Stored items
----------
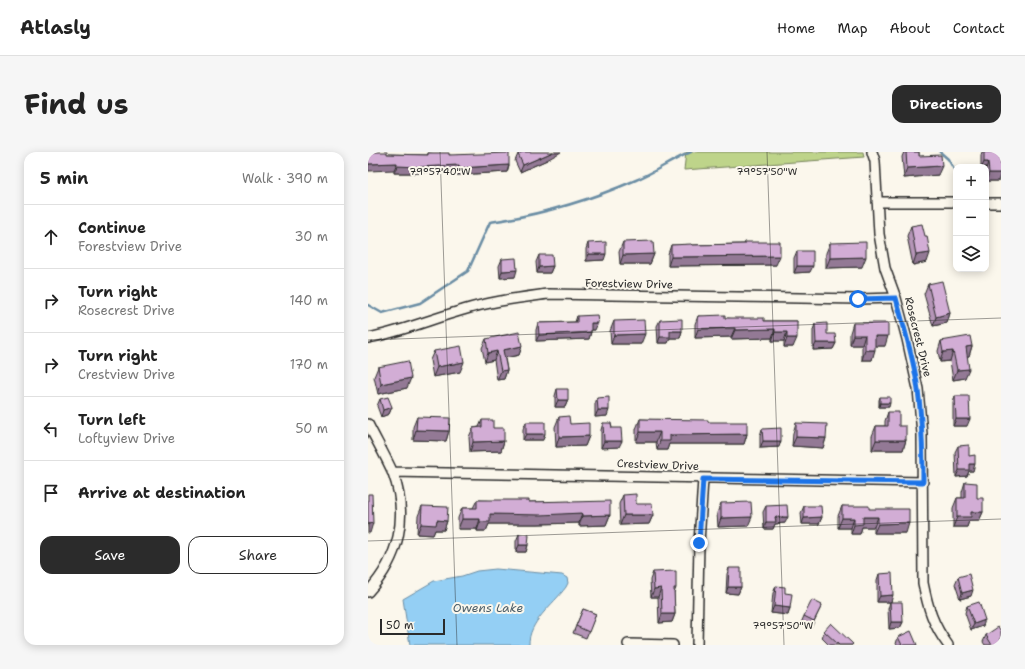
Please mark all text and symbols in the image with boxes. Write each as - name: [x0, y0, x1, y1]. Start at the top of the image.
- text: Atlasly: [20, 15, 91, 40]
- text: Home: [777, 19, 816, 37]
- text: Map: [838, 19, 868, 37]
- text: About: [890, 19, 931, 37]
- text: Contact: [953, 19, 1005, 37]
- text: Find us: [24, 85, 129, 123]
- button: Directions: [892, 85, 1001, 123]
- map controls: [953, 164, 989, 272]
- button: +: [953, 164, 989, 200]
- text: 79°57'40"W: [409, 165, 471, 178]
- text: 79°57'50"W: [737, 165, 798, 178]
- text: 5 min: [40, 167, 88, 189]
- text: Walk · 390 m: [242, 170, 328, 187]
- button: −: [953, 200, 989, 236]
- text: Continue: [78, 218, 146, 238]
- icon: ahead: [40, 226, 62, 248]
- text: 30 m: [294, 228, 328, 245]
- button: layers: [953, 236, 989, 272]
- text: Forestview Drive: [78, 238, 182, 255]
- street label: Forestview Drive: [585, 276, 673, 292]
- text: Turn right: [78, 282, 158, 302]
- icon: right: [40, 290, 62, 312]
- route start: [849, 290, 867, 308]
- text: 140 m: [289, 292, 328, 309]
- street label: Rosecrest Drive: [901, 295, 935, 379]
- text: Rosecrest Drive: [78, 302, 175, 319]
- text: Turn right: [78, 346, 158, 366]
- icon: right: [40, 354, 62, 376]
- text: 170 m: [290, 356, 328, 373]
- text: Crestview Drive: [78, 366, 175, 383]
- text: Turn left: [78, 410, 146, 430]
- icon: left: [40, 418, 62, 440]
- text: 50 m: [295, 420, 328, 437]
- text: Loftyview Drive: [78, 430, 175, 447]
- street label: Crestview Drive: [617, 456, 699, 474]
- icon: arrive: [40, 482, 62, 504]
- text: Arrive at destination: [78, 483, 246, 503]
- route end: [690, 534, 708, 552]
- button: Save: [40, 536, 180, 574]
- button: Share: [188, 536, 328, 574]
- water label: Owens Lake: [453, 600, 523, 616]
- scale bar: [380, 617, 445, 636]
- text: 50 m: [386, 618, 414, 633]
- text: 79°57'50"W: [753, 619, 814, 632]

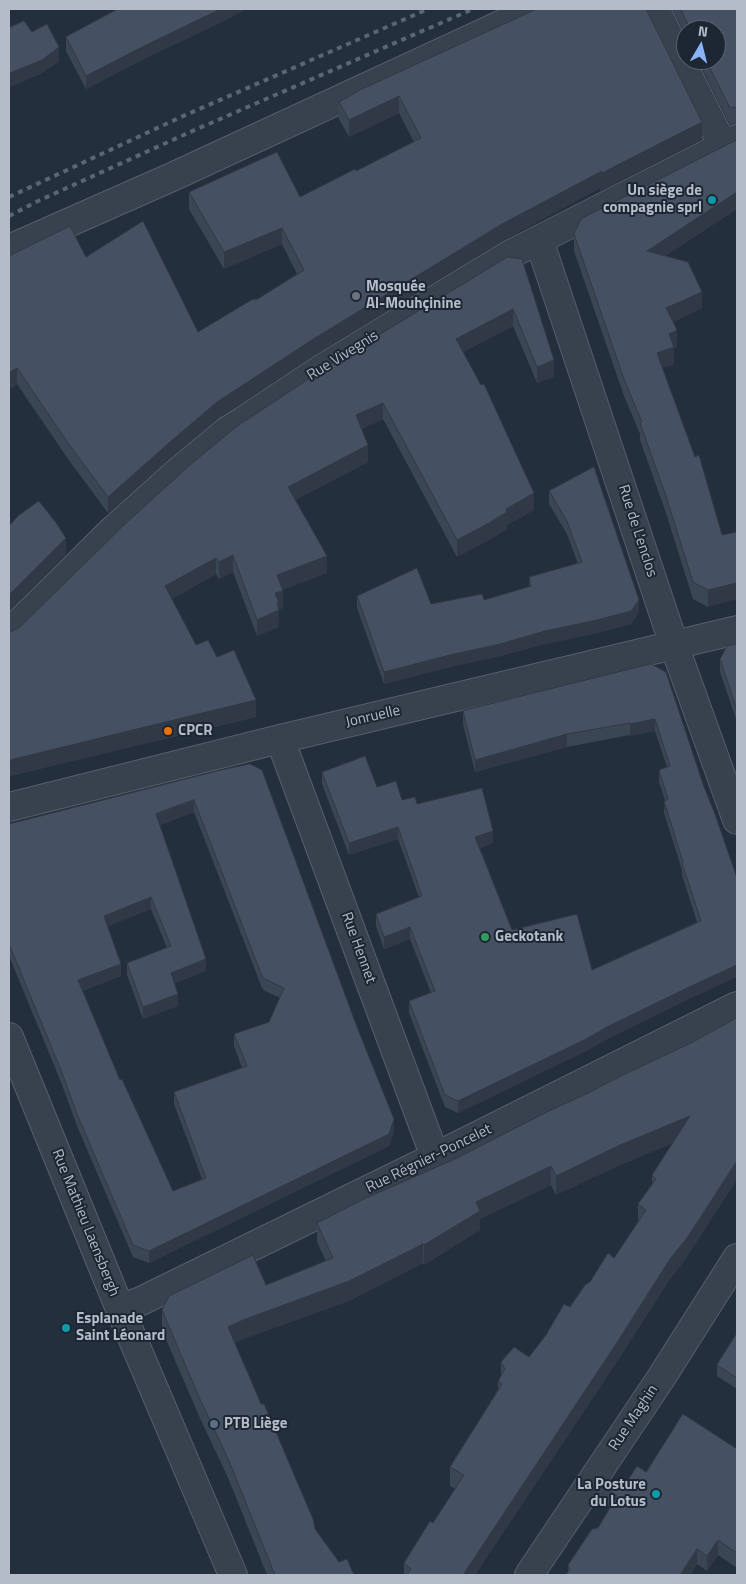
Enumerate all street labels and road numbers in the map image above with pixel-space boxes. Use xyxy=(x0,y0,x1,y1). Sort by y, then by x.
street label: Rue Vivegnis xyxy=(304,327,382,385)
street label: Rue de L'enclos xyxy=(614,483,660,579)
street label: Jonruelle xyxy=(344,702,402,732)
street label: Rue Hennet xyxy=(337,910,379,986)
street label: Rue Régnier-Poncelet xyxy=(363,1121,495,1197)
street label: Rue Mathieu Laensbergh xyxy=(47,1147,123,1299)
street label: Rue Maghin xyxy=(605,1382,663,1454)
----------
Every line above that holds "button" should be copied out.

- button: Directions: [892, 85, 1001, 123]
- button: +: [953, 164, 989, 200]
- button: −: [953, 200, 989, 236]
- button: layers: [953, 236, 989, 272]
- button: Save: [40, 536, 180, 574]
- button: Share: [188, 536, 328, 574]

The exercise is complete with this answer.